The nurse is preparing a community presentation on family development. Which of the following statements should the nurse include?
- The youngest child’s age determines the family’s current stage.
- A family does not experience overlapping of stages.
- Family development ends when the youngest child leaves home.
- The stages describe the family’s progression over time.
The nurse is preparing to assess the development of a family new to the clinic. The nurse understands that the primary use of a family assessment tool is to:
- Obtain a comprehensive medical history of family members.
- Determine which clinic the patient should be referred to.
- Predict how a family will likely change with the addition of children.
- Understand the physical, emotional, and spiritual needs of members.
The registered nurse is caring for a pregnant Muslim patient who is anticipating delivery within the next few days. The nurse asks if she and her husband have chosen a name for their baby. The patient quietly shakes her head, “no.” Based upon the patient’s response, the nurse understands that:
- The patient is not happily anticipating the arrival of her baby.
- Cultural beliefs may require the couple to choose the baby’s name following the birth.
- The patient does not speak English.
- Cultural beliefs may require that the baby’s name be kept secret until after the delivery.
A woman of Korean descent has just given birth to a son. Her partner wishes to give her sips of hot broth from a thermos he brought from home. The patient has refused your offer of ice chips or other cold drinks. The nurse should:
- Explain to the patient that she can have the broth if she will also drink cold water or juice.
- Encourage the partner to feed the patient sips of broth. Ask if the patient would like you to bring her some warm water to drink as well.
- Explain to the couple that food can’t be brought from home but that the nurse will make hot broth for the patient.
- Encourage the patient to have the broth after the nurse takes it to the kitchen and boils it first.

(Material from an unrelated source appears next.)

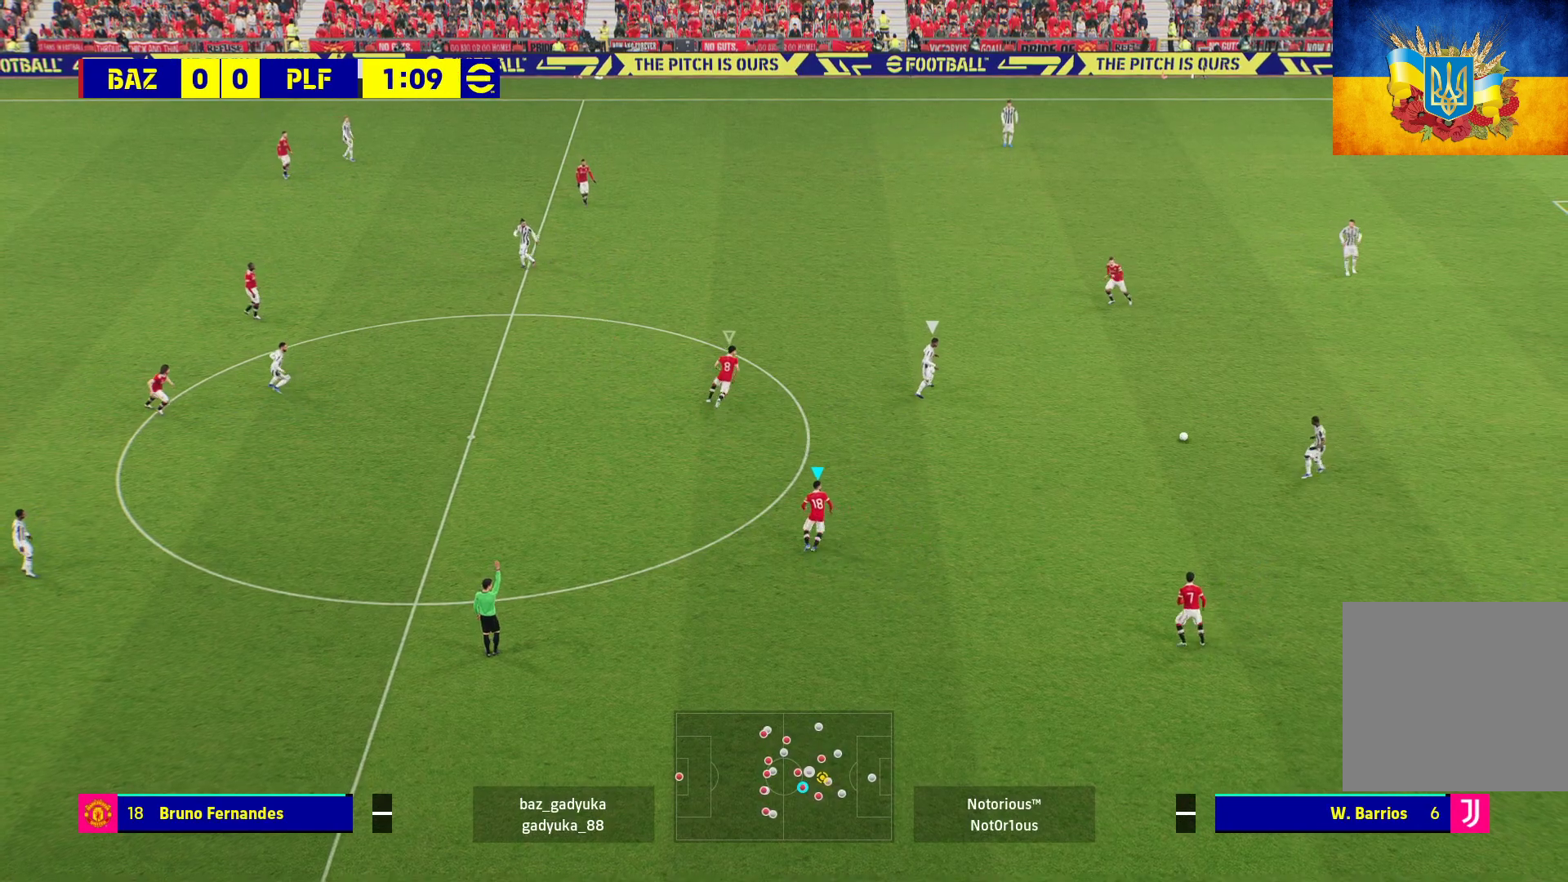
{"buttons": ["L2", "R1", "L3"], "left_stick": "right", "right_stick": "center", "events": [[117, "L3", "down"], [133, "A", "up"], [417, "L2", "down"], [500, "left_stick", "right"]]}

The nurse works in a facility that cares for patients from a broad range of racial, ethnic, cultural, and religious backgrounds. Which statement should the nurse include in a presentation for nurses new to the facility on the patient population of the facility?
- “Our patients come from a broad range of backgrounds, but we have a good interpreter service.”
- “Many of our patients come from backgrounds different from your own, but it doesn’t cause problems for the nurses.”
- “Because most of the doctors are bilingual, we don’t have to deal with the differences in cultural backgrounds of our patients.”
- “Understanding the common values and health practices of our diverse patients will facilitate better care and health outcomes.”
The nurse manager in a hospital with a large immigrant population is planning an in-service. The nurse manager is aware of how ethnocentrism affects nursing care. Which statement should the nurse manager include? “The belief that one’s own values and beliefs are the only or the best values:
- “Means that newcomers to the United States should adopt U.S. norms and values.”
- “Can create barriers to communication through misunderstanding.”
- “Leads to an expectation that patients will exhibit pain the same way.”
- “Improves the quality of care provided to culturally diverse patient bases.”
When preparing to teach a culturally diverse group of childbearing families about hospital birthing options, in order to be culturally competent, the nurse should:
- Understand that the families have the same values as the nurse.
- Teach the families how childbearing takes place in the United States.
- Insist that the clients answer questions instead of their husbands.
- Learn about the cultural groups that are likely to attend the class.
The nurse is admitting a Mexican woman scheduled for a cholecystectomy. The nurse uses a cultural assessment tool during the admission. Which question would be most important for the nurse to ask?
- “What other treatments have you used for your abdominal pain?”
- “What is your country of origin; where were you were born?”
- “When you talk to family members, how close do you stand?”
- “How would you describe your role within your family?”
The labor and delivery nurse is caring for a laboring patient who has asked for a priest to visit her during labor. The patient’s mother died during childbirth, and although there are no complications during the patient’s pregnancy, she is fearful of her own death during labor. What is the best response of the nurse?
- “Nothing is going to happen to you. We’ll take very good care of you during your birth.”
- “Would you like to have an epidural so that you won’t feel the pain of the contractions?”
- “The priest won’t be able to prevent complications and might get in the way of your providers.”
- “Would you like me to contact your parish or our hospital chaplain to come see you?”
A pregnant patient reports experiencing occasional gastroesophageal reflux. She explains that she relieves her symptoms through acupressure treatments, as well as by taking an over-the-counter medication recommended by her obstetrician. The nurse recognizes acupressure to be a form of:
- Alternative therapy.
- Complementary therapy.
A patient reports using “homeopathic remedies” to ease her back pain. In order to more fully explore the patient’s use of complementary and alternative medicine (CAM), the nurse should ask:
- “Will you tell me more about the homeopathic remedies you’re using?”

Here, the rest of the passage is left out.